I’m new to CUDA, and this is my first post.
I’m using Tesla V100 for my project.
I know that the volta architecture can run INT32 instructions and FP32 instructions concurrently. But I don’t know about the INT 32 and FP64 pair.
I want to do polynomial multiplications in parallel, so I want to do FFT and NTT in parallel to use the GPU’s resource as much as possible.
More precisely, I’m using INT64 operations in NTT, but, as far as I know, INT64 operations are executed as combinations of INT32 instructions.
Yes. INT32 can be executed concurrently with basically any other non-INT instruction.
Thank you a lot for your quick reply.
I’ll try the idea.
GV100 has several math pipelines:
FMA pipe - executes FP32 instructions and IMAD (integer multiply and add)
ALU pipe - executes INT32 (not IMAD), logical operations, binary operations, and data movement operations
FP64 pipe - executes FP64 instructions
FP16 pipe - executes FP16x2 instructions
Tensor pipe - executes matrix multiply and accumulate instructions
The FP64, FP16, and Tensor pipe use the same dispatch port so you cannot dispatch to these pipes at the same time.
The FMA and ALU pipeline each have separate dispatch ports.

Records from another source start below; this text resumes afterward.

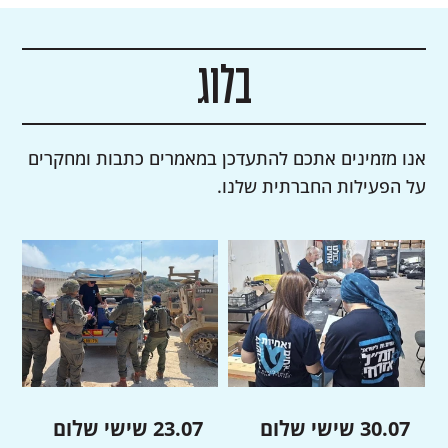
בלוג
אנו מזמינים אתכם להתעדכן במאמרים כתבות ומחקרים
על הפעילות החברתית שלנו.
30.07 שישי שלום
23.07 שישי שלום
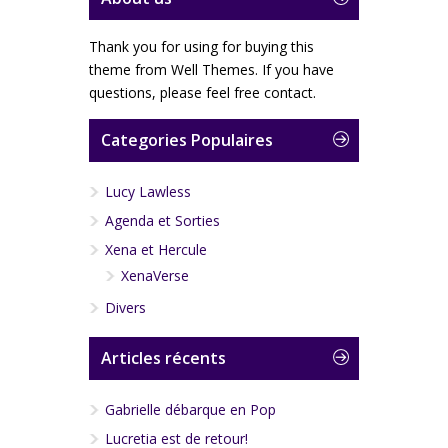
Thank you for using for buying this
theme from Well Themes. If you have
questions, please feel free contact.
Categories Populaires
Lucy Lawless
Agenda et Sorties
Xena et Hercule
XenaVerse
Divers
Articles récents
Gabrielle débarque en Pop
Lucretia est de retour!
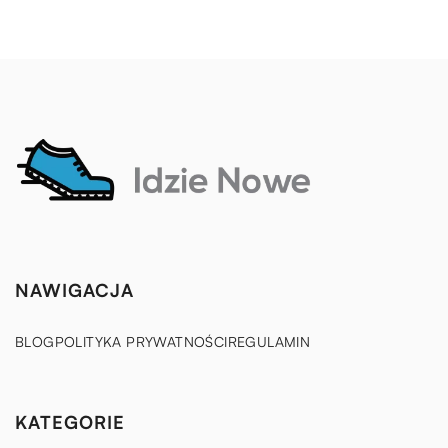
NAWIGACJA
BLOG
POLITYKA PRYWATNOŚCI
REGULAMIN
KATEGORIE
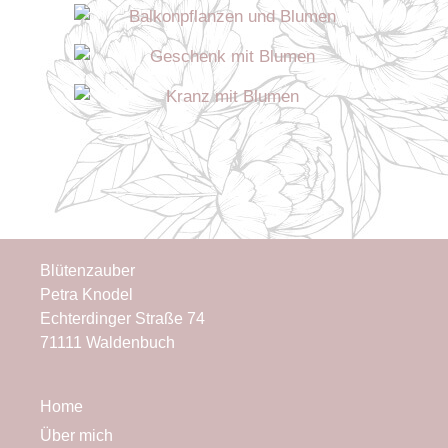
Blütenzauber
Petra Knodel
Echterdinger Straße 74
71111 Waldenbuch
Home
Über mich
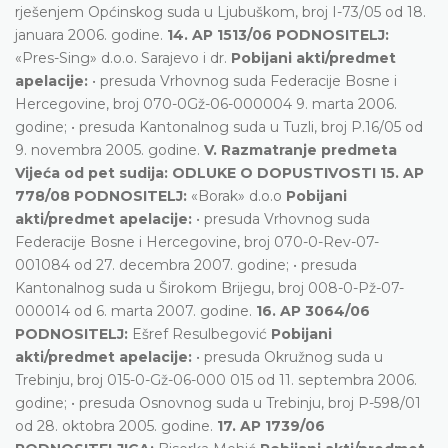
rješenjem Općinskog suda u Ljubuškom, broj I-73/05 od 18.
januara 2006. godine.
14. AP 1513/06 PODNOSITELJ:
«Pres-Sing» d.o.o. Sarajevo i dr.
Pobijani akti/predmet
apelacije:
• presuda Vrhovnog suda Federacije Bosne i
Hercegovine, broj 070-0Gž-06-000004 9. marta 2006.
godine; • presuda Kantonalnog suda u Tuzli, broj P.16/05 od
9. novembra 2005. godine.
V. Razmatranje predmeta
Vijeća od pet sudija: ODLUKE O DOPUSTIVOSTI
15. AP
778/08 PODNOSITELJ:
«Borak» d.o.o
Pobijani
akti/predmet apelacije:
• presuda Vrhovnog suda
Federacije Bosne i Hercegovine, broj 070-0-Rev-07-
001084 od 27. decembra 2007. godine; • presuda
Kantonalnog suda u Širokom Brijegu, broj 008-0-Pž-07-
000014 od 6. marta 2007. godine.
16. AP 3064/06
PODNOSITELJ:
Ešref Resulbegović
Pobijani
akti/predmet apelacije:
• presuda Okružnog suda u
Trebinju, broj 015-0-Gž-06-000 015 od 11. septembra 2006.
godine; • presuda Osnovnog suda u Trebinju, broj P-598/01
od 28. oktobra 2005. godine.
17. AP 1739/06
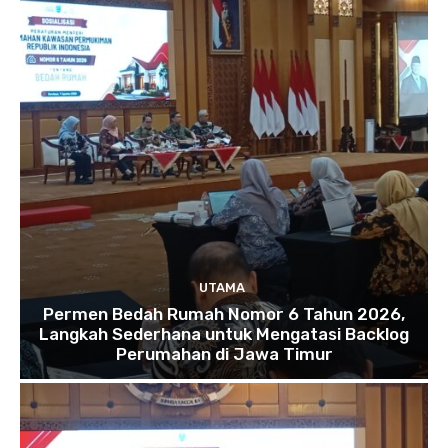
UTAMA
Permen Bedah Rumah Nomor 6 Tahun 2026,
Langkah Sederhana untuk Mengatasi Backlog
Perumahan di Jawa Timur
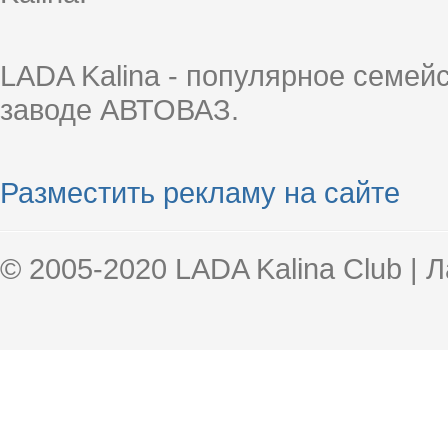
LADA Kalina - популярное семей
заводе АВТОВАЗ.
Разместить рекламу на сайте
© 2005-2020 LADA Kalina Club | 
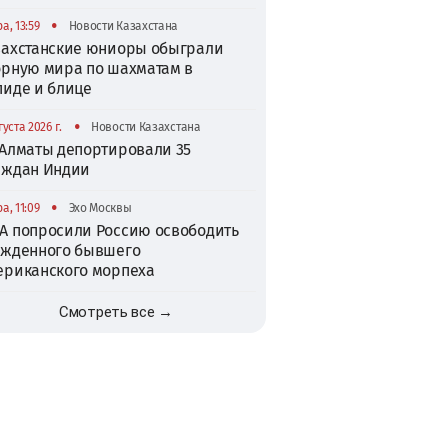
•
а, 13:59
Новости Казахстана
захстанские юниоры обыграли
орную мира по шахматам в
пиде и блице
•
густа 2026 г.
Новости Казахстана
 Алматы депортировали 35
аждан Индии
•
а, 11:09
Эхо Москвы
А попросили Россию освободить
ужденного бывшего
ериканского морпеха
Смотреть все →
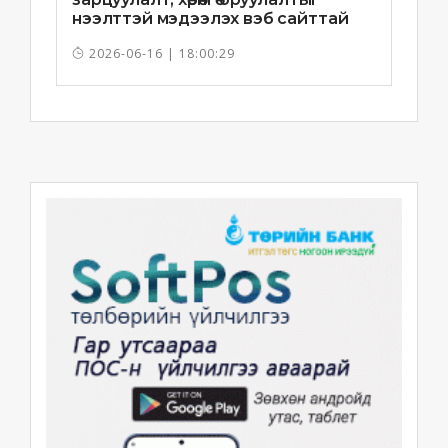
нээлттэй мэдээлэх вэб сайттай
болно
2026-06-16 | 18:00:29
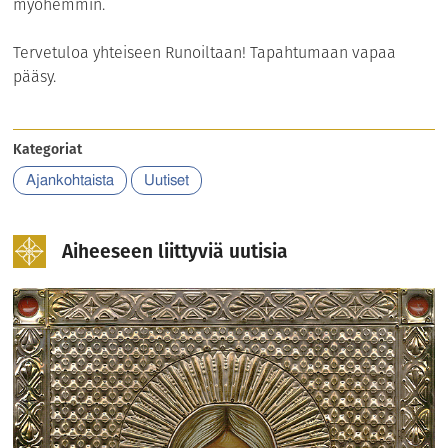
myöhemmin.
Tervetuloa yhteiseen Runoiltaan! Tapahtumaan vapaa
pääsy.
Kategoriat
Ajankohtaista
Uutiset
Aiheeseen liittyviä uutisia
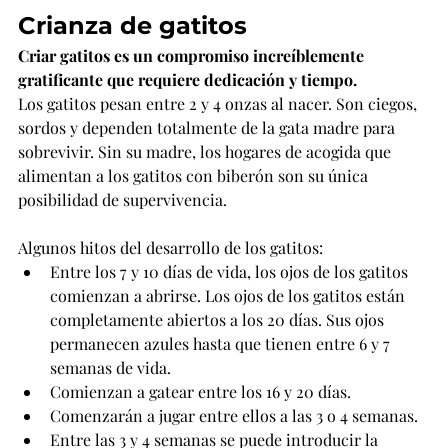
Crianza de gatitos
Criar gatitos es un compromiso increíblemente 
gratificante que requiere dedicación y tiempo.
Los gatitos pesan entre 2 y 4 onzas al nacer. Son ciegos, 
sordos y dependen totalmente de la gata madre para 
sobrevivir. Sin su madre, los hogares de acogida que 
alimentan a los gatitos con biberón son su única 
posibilidad de supervivencia.
Algunos hitos del desarrollo de los gatitos:
Entre los 7 y 10 días de vida, los ojos de los gatitos 
comienzan a abrirse. Los ojos de los gatitos están 
completamente abiertos a los 20 días. Sus ojos 
permanecen azules hasta que tienen entre 6 y 7 
semanas de vida.
Comienzan a gatear entre los 16 y 20 días.
Comenzarán a jugar entre ellos a las 3 o 4 semanas.
Entre las 3 y 4 semanas se puede introducir la 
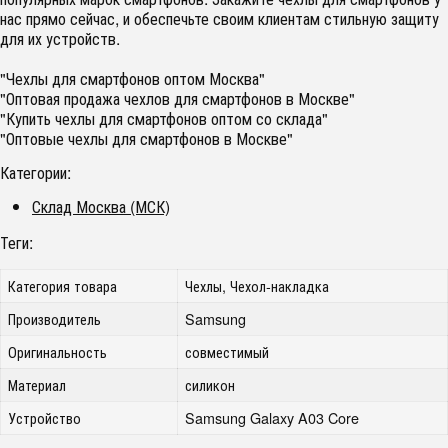
нас прямо сейчас, и обеспечьте своим клиентам стильную защиту
для их устройств.
"Чехлы для смартфонов оптом Москва"
"Оптовая продажа чехлов для смартфонов в Москве"
"Купить чехлы для смартфонов оптом со склада"
"Оптовые чехлы для смартфонов в Москве"
Категории:
Склад Москва (МСК)
Теги:
Категория товара
Чехлы, Чехол-накладка
Производитель
Samsung
Оригинальность
совместимый
Материал
силикон
Устройство
Samsung Galaxy A03 Core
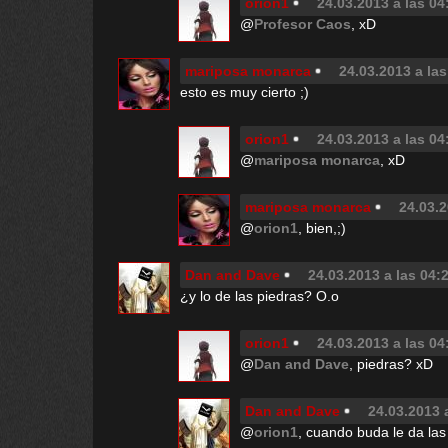
orion1
24.03.2013 a las 04
@
Profesor Caos
, xD
mariposa monarca
24.03.2013 a las
esto es muy cierto ;)
orion1
24.03.2013 a las 04
@
mariposa monarca
, xD
mariposa monarca
24.03.2
@
orion1
, bien,;)
Dan and Dave
24.03.2013 a las 04:
¿y lo de las piedras? O.o
orion1
24.03.2013 a las 04
@
Dan and Dave
, piedras? xD
Dan and Dave
24.03.2013 
@
orion1
, cuando buda le da la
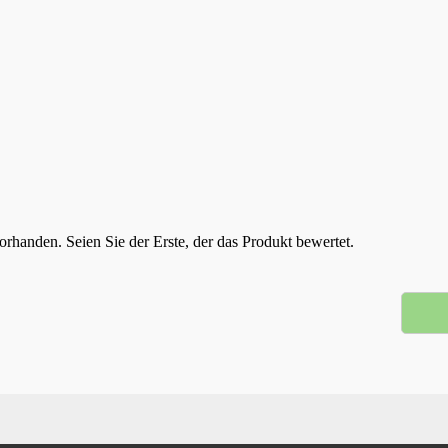
rhanden. Seien Sie der Erste, der das Produkt bewertet.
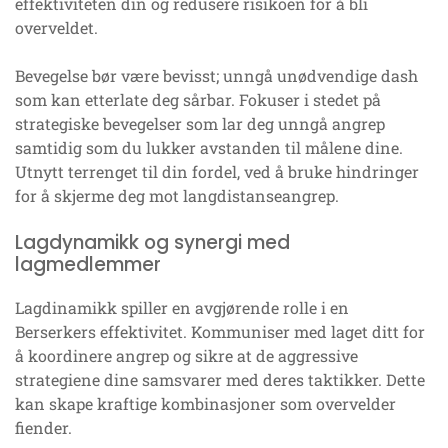
effektiviteten din og redusere risikoen for å bli
overveldet.
Bevegelse bør være bevisst; unngå unødvendige dash
som kan etterlate deg sårbar. Fokuser i stedet på
strategiske bevegelser som lar deg unngå angrep
samtidig som du lukker avstanden til målene dine.
Utnytt terrenget til din fordel, ved å bruke hindringer
for å skjerme deg mot langdistanseangrep.
Lagdynamikk og synergi med
lagmedlemmer
Lagdinamikk spiller en avgjørende rolle i en
Berserkers effektivitet. Kommuniser med laget ditt for
å koordinere angrep og sikre at de aggressive
strategiene dine samsvarer med deres taktikker. Dette
kan skape kraftige kombinasjoner som overvelder
fiender.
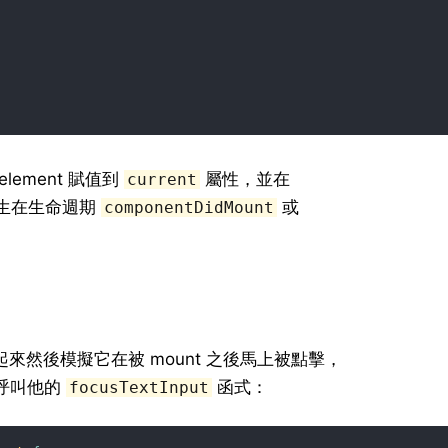
 element 賦值到
屬性，並在
current
生在生命週期
或
componentDidMount
來然後模擬它在被 mount 之後馬上被點擊，
動呼叫他的
函式：
focusTextInput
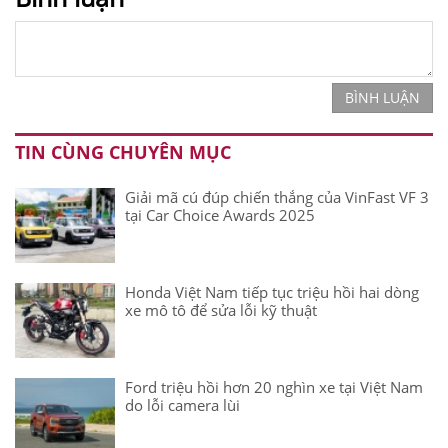
BÌNH LUẬN
TIN CÙNG CHUYÊN MỤC
Giải mã cú đúp chiến thắng của VinFast VF 3
tại Car Choice Awards 2025
Honda Việt Nam tiếp tục triệu hồi hai dòng
xe mô tô để sửa lỗi kỹ thuật
Ford triệu hồi hơn 20 nghìn xe tại Việt Nam
do lỗi camera lùi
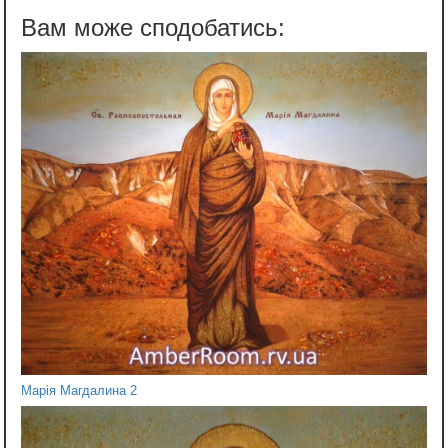
Марія Магдалина 2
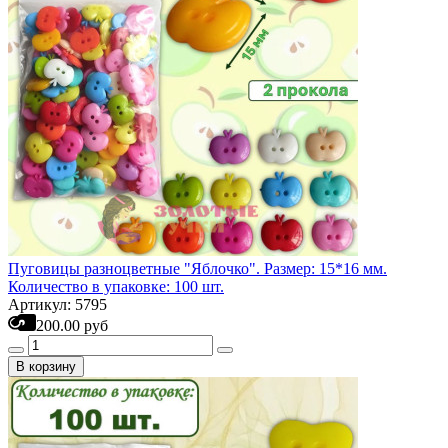
Пуговицы разноцветные "Яблочко". Размер: 15*16 мм.
Количество в упаковке: 100 шт.
Артикул: 5795
200.00 руб
В корзину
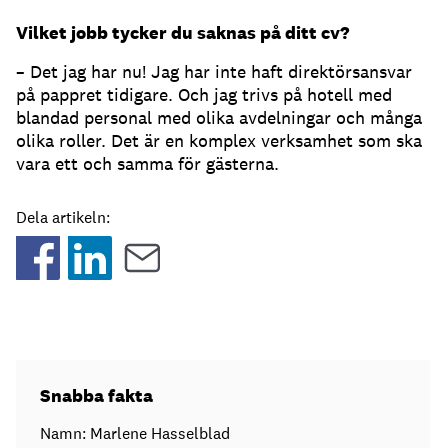
Vilket jobb tycker du saknas på ditt cv?
– Det jag har nu! Jag har inte haft direktörsansvar
på pappret tidigare. Och jag trivs på hotell med
blandad personal med olika avdelningar och många
olika roller. Det är en komplex verksamhet som ska
vara ett och samma för gästerna.
Dela artikeln:
Snabba fakta
Namn: Marlene Hasselblad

It takes 2 cycles to dispatch a warp to the each of these pipes (16 cores).
Concurrent execution is done by alternating instruction dispatch to different pipes.
On GV100 INT64 math is implemented by various units including:
- FMA pipe - IMAD instruction
- ALU pipe - LEA instruction
The answer to your question is not straight-forward.
Pipeline utilization metrics for GV100 are available in CUDA >= 10.1 tools. Nsight 2019.1 adds the pipeline utilization in the Compute Workload Analysis section.